# DATASET CONTENT
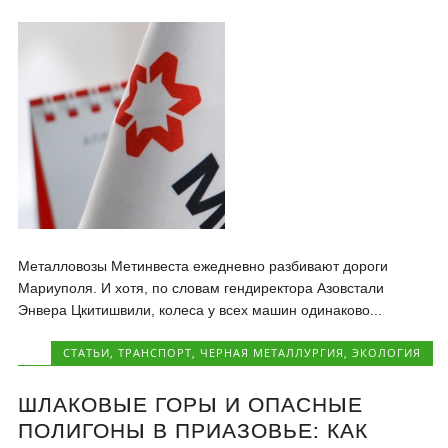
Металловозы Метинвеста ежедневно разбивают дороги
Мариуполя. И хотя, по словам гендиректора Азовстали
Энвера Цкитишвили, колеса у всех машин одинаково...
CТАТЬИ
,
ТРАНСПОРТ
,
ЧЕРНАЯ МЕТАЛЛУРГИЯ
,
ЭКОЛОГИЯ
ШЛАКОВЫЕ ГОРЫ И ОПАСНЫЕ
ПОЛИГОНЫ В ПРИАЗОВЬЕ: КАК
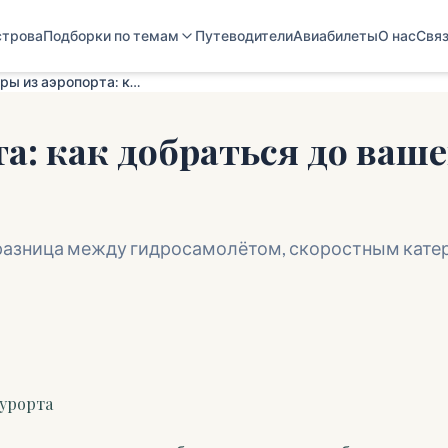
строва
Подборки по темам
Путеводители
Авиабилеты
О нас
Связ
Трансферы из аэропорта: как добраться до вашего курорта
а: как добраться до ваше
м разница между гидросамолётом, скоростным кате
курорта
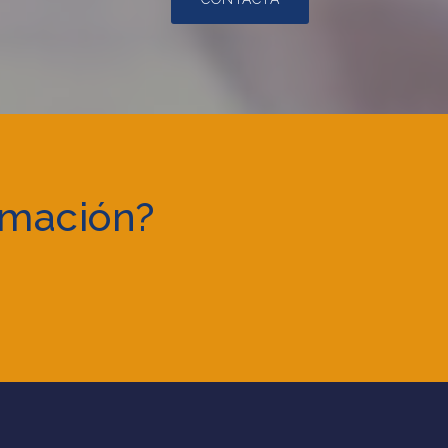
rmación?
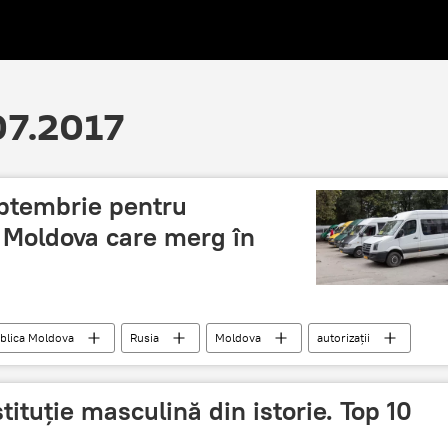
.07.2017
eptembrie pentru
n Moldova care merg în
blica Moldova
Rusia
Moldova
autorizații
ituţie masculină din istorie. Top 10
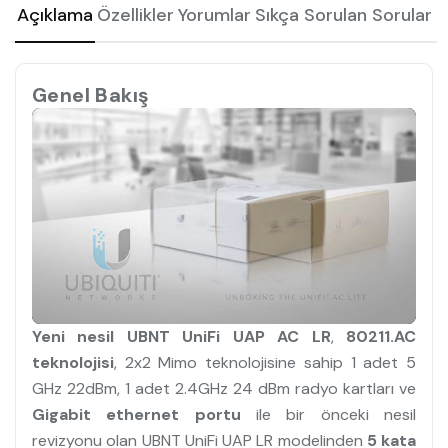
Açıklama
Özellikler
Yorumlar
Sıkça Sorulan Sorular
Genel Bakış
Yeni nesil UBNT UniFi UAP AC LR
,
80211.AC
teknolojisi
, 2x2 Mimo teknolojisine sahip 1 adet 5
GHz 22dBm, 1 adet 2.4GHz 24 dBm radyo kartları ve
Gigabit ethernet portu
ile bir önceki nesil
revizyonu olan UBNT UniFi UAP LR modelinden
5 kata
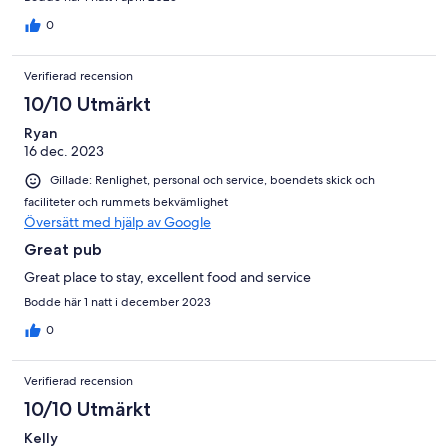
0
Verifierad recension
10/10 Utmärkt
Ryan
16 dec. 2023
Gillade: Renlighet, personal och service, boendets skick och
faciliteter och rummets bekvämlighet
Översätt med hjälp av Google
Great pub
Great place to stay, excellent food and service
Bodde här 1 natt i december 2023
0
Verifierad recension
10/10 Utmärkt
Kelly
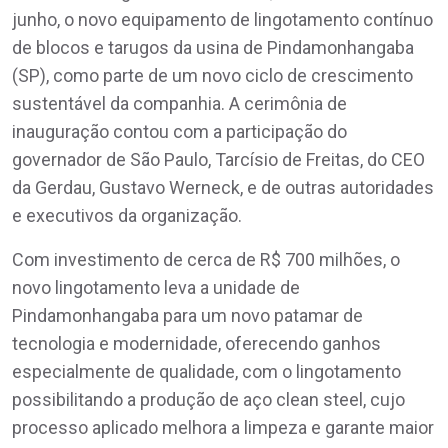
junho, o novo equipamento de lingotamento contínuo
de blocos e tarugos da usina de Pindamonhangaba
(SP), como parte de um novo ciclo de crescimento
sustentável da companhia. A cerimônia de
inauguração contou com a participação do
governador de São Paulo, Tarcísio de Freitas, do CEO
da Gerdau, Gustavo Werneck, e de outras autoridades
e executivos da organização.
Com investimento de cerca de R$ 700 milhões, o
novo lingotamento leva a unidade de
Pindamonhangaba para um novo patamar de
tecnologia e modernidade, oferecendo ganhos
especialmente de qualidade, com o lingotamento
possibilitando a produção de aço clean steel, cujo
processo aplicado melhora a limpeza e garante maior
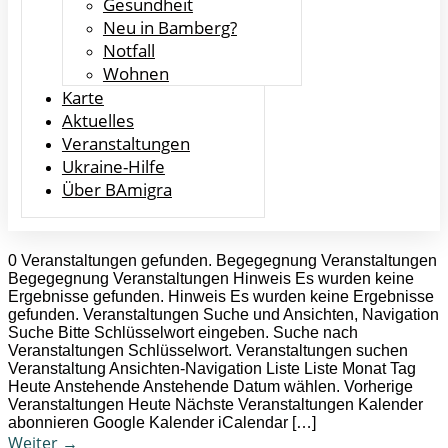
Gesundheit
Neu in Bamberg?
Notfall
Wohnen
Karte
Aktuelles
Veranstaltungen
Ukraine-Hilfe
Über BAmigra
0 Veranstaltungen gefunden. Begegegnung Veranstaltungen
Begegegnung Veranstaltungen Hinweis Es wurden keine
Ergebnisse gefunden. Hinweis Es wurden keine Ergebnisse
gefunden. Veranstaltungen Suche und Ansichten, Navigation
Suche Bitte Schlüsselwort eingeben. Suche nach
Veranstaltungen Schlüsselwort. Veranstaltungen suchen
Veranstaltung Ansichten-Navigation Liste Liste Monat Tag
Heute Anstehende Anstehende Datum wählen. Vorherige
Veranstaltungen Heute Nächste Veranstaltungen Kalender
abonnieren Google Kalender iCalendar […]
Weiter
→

# PROBLEM DETAILS
For the entries above, return an exact copy that omits the images.

# FINISHED EXERCISE
Металловозы Метинвеста ежедневно разбивают дороги
Мариуполя. И хотя, по словам гендиректора Азовстали
Энвера Цкитишвили, колеса у всех машин одинаково...
CТАТЬИ
,
ТРАНСПОРТ
,
ЧЕРНАЯ МЕТАЛЛУРГИЯ
,
ЭКОЛОГИЯ
ШЛАКОВЫЕ ГОРЫ И ОПАСНЫЕ
ПОЛИГОНЫ В ПРИАЗОВЬЕ: КАК
строва
Подборки по темам
Путеводители
Авиабилеты
О нас
Связ
Трансферы из аэропорта: как добраться до вашего курорта
а: как добраться до ваше
м разница между гидросамолётом, скоростным кате
курорта
rmación?
.07.2017
eptembrie pentru
n Moldova care merg în
blica Moldova
Rusia
Moldova
autorizații
ituţie masculină din istorie. Top 10
Açıklama
Özellikler
Yorumlar
Sıkça Sorulan Sorular
Genel Bakış
Yeni nesil UBNT UniFi UAP AC LR
,
80211.AC
teknolojisi
, 2x2 Mimo teknolojisine sahip 1 adet 5
GHz 22dBm, 1 adet 2.4GHz 24 dBm radyo kartları ve
Gigabit ethernet portu
ile bir önceki nesil
revizyonu olan UBNT UniFi UAP LR modelinden
5 kata
0
Verifierad recension
10/10 Utmärkt
Ryan
16 dec. 2023
Gillade: Renlighet, personal och service, boendets skick och
faciliteter och rummets bekvämlighet
Översätt med hjälp av Google
Great pub
Great place to stay, excellent food and service
Bodde här 1 natt i december 2023
0
Verifierad recension
10/10 Utmärkt
Kelly
junho, o novo equipamento de lingotamento contínuo
de blocos e tarugos da usina de Pindamonhangaba
(SP), como parte de um novo ciclo de crescimento
sustentável da companhia. A cerimônia de
inauguração contou com a participação do
governador de São Paulo, Tarcísio de Freitas, do CEO
da Gerdau, Gustavo Werneck, e de outras autoridades
e executivos da organização.
Com investimento de cerca de R$ 700 milhões, o
novo lingotamento leva a unidade de
Pindamonhangaba para um novo patamar de
tecnologia e modernidade, oferecendo ganhos
especialmente de qualidade, com o lingotamento
possibilitando a produção de aço clean steel, cujo
processo aplicado melhora a limpeza e garante maior
Gesundheit
Neu in Bamberg?
Notfall
Wohnen
Karte
Aktuelles
Veranstaltungen
Ukraine-Hilfe
Über BAmigra
0 Veranstaltungen gefunden. Begegegnung Veranstaltungen
Begegegnung Veranstaltungen Hinweis Es wurden keine
Ergebnisse gefunden. Hinweis Es wurden keine Ergebnisse
gefunden. Veranstaltungen Suche und Ansichten, Navigation
Suche Bitte Schlüsselwort eingeben. Suche nach
Veranstaltungen Schlüsselwort. Veranstaltungen suchen
Veranstaltung Ansichten-Navigation Liste Liste Monat Tag
Heute Anstehende Anstehende Datum wählen. Vorherige
Veranstaltungen Heute Nächste Veranstaltungen Kalender
abonnieren Google Kalender iCalendar […]
Weiter
→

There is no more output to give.